Descriptions and details of Year-Round Events follow:

Some events have closed registration and are open to invited guests only.

  • New England Choreographers Convening, September 30-October 1

Closed to Public

In this weekend-long retreat, 35 New England-based choreographers are brought together for an opportunity to gather, reflect, share work, and learn from one another. This convening will include an introduction to Liz Lerman's Critical Response Process, a widely-practiced method of giving feedback in dance and other disciplines. Described by The Washington Post as "the source of an epochal revolution in the scope and purposes of dance art," Liz Lerman, a long-time choreographer, performer, writer, educator, speaker is the recipient of the 2017 Jacob's Pillow Dance Award. Other retreat activities include presentations by New England funders, work sessions, informal networking time, and tours of the Pillow grounds and Archives. This event is supported by The Barr Foundation.

  • Pillow Party Series, October 14

Ticketed, Open to Public

Well-known for their "euphoric scenes" (The New York Times), the Pillow extends its calendar of dance parties in the Perles Family Studio with a focus on the social aspects of dance.
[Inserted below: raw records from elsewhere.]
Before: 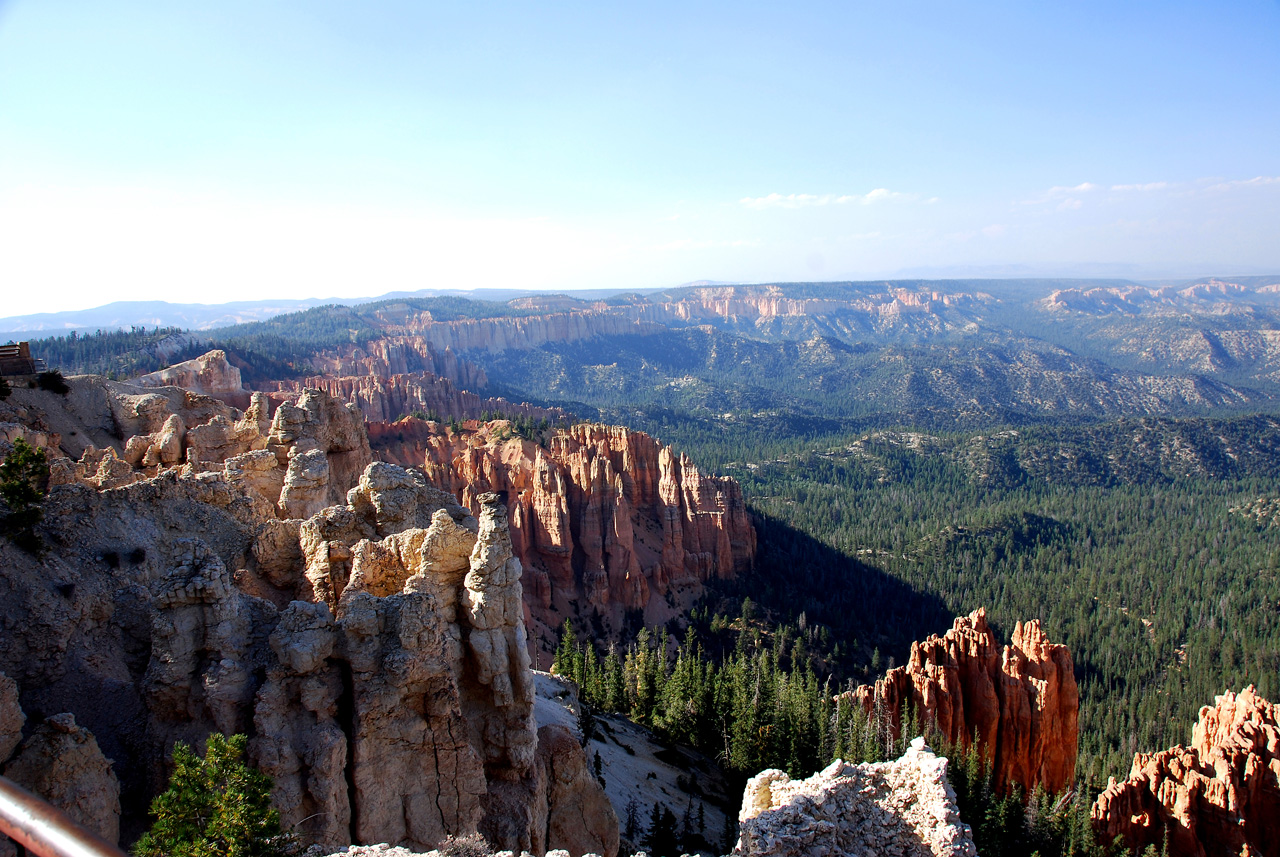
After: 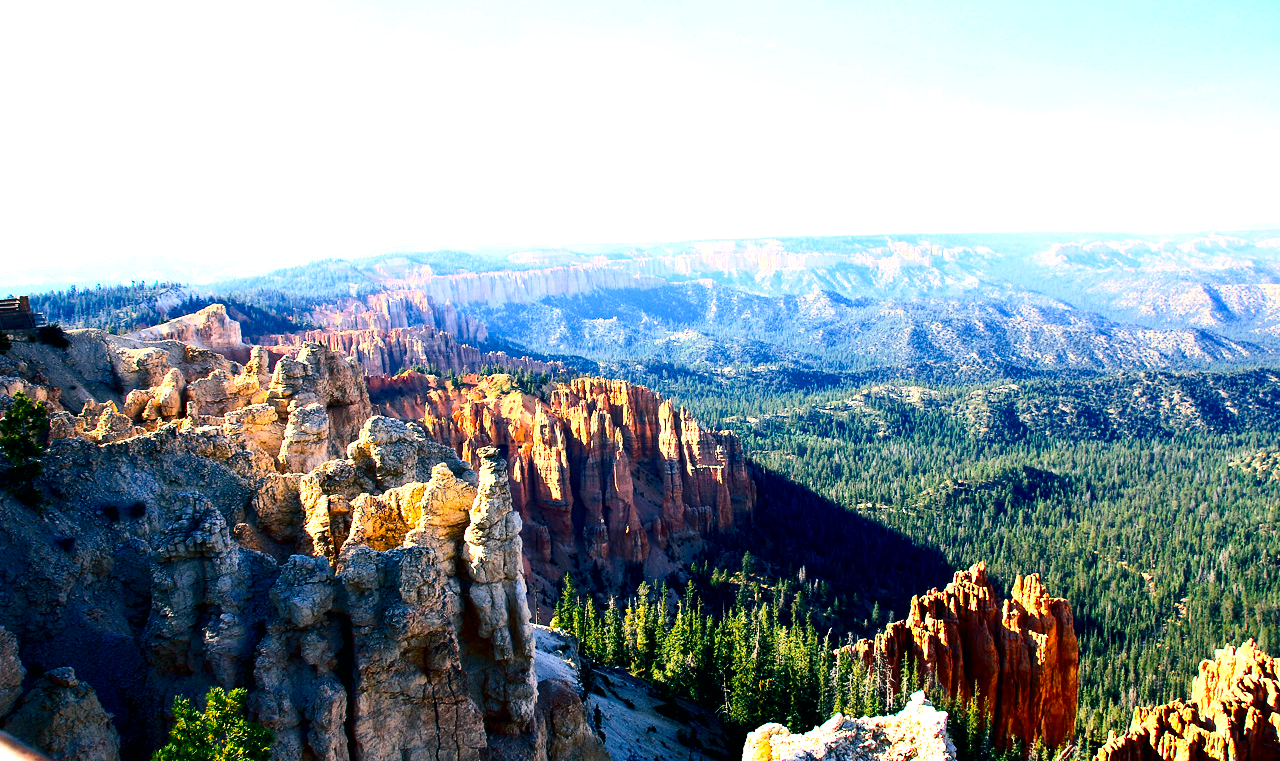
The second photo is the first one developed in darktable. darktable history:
contrast brightness saturation: contrast 0.291
crop and rotate: top 5.442%, bottom 5.673%
color balance rgb: shadows lift › luminance -28.796%, shadows lift › chroma 10.019%, shadows lift › hue 230.89°, highlights gain › chroma 3.026%, highlights gain › hue 76.14°, perceptual saturation grading › global saturation 39.977%, perceptual brilliance grading › global brilliance 2.682%
exposure: black level correction 0, exposure 1.095 EV, compensate highlight preservation false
The first of the series, led by founder of Urban Bush Women, Jawole Willa Jo Zollar, is a fun, participatory journey through African American social dances from 1955 through the present, called How We Got To The Funk. The party will feature live music by Brooklyn-based Craig Harris & Tailgaters Tales. All events in this series are open to all, no experience needed, with more dance parties to come in Spring 2018.

$10 tickets can be purchased online, children under 12 are free: https://jacobspillowdance.formstack.com/forms/dance_party_tickets

  • Urban Bush Women Dramaturgical Convening, October 13-15

Closed to Public

Urban Bush Women (UBW) will host a convening for dramaturges, scholars and the 2017 UBW Choreographic Fellowship Candidates - Marjani Forté-Saunders, Francesca Harper, Marguerite Hemmings, Paloma McGregor, and Amara Tabor-Smith - to discuss and share methodologies around dramaturgical practice in dance and support for work exploring complex narratives that address culture, identity and history.

Founded in 1984 by Jawole Willa Jo Zollar, Urban Bush Women seeks to bring the untold and under-told histories and stories of disenfranchised people to light through dance. Their work is rooted in engaging audiences in innovative choreography, community collaboration, and artistic leadership development from a women-centered perspective as members of the African Diaspora community.

  • Conference of the Birds, Wendy Jehlen, October 16-17

Free, Open to Public

Coinciding with an In Process Series residency later in March, ANIKAYA Dance Theater and founder Wendy Jehlen, will conduct a story gathering workshop in Pittsfield with collaborators from Japan, Egypt, Benin, and the United States.

Enhancing the creative process within her work Conference of the Birds, the workshop will dive into exploring what a story is and how to tell stories without using words, searching for common narratives. Jehlen and the dancers of ANIKAYA will guide participants in exercises that help promote listening to each other in order communicate in new ways by moving together. Using text, spoken language, drawing, and movement to explore themes like migration and journey from the epic storyline of the Persian literary masterpiece The Conference of the Birds, the stories gathered from the workshop will be directly woven into the work of the multi-faceted, multi-lingual, and multicultural narrative.

This project is supported by a Building Bridges 2017-2018 grant from the Doris Duke Foundation for Islamic Art (DDFIA) and a Live Arts Boston grant from The Boston Foundation. No dance experience necessary. English fluency not expected or necessary. People with all bodies, abilities, and backgrounds are invited.

Pre-registration is required for this event.